**Record set:**
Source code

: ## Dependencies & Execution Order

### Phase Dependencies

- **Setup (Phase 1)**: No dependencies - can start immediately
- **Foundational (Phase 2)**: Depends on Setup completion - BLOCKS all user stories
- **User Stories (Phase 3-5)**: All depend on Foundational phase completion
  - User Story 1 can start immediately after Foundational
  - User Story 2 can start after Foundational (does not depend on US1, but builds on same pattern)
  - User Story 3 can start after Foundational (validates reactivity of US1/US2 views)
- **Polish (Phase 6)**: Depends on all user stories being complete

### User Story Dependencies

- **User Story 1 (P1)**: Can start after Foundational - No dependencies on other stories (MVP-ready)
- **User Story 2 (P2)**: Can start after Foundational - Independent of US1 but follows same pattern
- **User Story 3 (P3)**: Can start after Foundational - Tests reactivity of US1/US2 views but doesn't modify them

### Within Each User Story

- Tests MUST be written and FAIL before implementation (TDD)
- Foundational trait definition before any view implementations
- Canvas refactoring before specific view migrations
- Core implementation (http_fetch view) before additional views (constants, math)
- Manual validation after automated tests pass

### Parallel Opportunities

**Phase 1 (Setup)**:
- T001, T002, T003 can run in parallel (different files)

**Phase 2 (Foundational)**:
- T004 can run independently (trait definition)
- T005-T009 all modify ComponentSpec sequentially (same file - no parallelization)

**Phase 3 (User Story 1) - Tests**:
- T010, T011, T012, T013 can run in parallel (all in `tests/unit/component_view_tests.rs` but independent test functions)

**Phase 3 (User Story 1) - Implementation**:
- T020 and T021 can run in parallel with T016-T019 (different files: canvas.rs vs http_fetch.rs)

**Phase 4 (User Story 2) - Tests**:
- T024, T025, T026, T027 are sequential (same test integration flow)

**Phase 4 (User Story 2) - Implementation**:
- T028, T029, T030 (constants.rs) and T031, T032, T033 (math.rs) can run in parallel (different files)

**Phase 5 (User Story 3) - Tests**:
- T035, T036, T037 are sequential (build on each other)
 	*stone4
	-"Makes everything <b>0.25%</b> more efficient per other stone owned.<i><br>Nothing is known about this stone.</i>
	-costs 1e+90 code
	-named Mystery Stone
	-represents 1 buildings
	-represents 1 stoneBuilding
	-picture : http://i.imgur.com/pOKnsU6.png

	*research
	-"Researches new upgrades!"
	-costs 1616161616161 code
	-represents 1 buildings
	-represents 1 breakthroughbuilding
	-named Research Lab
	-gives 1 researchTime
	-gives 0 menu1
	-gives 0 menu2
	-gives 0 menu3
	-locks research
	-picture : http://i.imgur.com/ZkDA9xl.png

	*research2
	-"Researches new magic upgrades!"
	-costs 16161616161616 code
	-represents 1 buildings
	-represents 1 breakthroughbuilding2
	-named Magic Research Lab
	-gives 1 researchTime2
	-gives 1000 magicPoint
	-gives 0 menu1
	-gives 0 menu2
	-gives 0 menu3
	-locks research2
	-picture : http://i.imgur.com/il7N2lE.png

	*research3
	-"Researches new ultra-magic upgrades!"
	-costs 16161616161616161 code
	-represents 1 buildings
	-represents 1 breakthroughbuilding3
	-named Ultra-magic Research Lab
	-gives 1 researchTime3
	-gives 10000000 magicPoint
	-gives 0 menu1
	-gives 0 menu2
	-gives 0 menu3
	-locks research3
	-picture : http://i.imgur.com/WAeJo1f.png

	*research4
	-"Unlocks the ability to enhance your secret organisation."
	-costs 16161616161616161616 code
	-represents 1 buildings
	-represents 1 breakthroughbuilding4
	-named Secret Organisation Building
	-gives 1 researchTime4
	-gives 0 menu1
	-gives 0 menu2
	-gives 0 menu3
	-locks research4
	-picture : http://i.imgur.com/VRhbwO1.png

**Task instructions:**
Quote the records above exactly, from the first line through the line containing "- User Story 2", and nothing more.

**Answer to the exercise:**
Source code

: ## Dependencies & Execution Order

### Phase Dependencies

- **Setup (Phase 1)**: No dependencies - can start immediately
- **Foundational (Phase 2)**: Depends on Setup completion - BLOCKS all user stories
- **User Stories (Phase 3-5)**: All depend on Foundational phase completion
  - User Story 1 can start immediately after Foundational
  - User Story 2 can start after Foundational (does not depend on US1, but builds on same pattern)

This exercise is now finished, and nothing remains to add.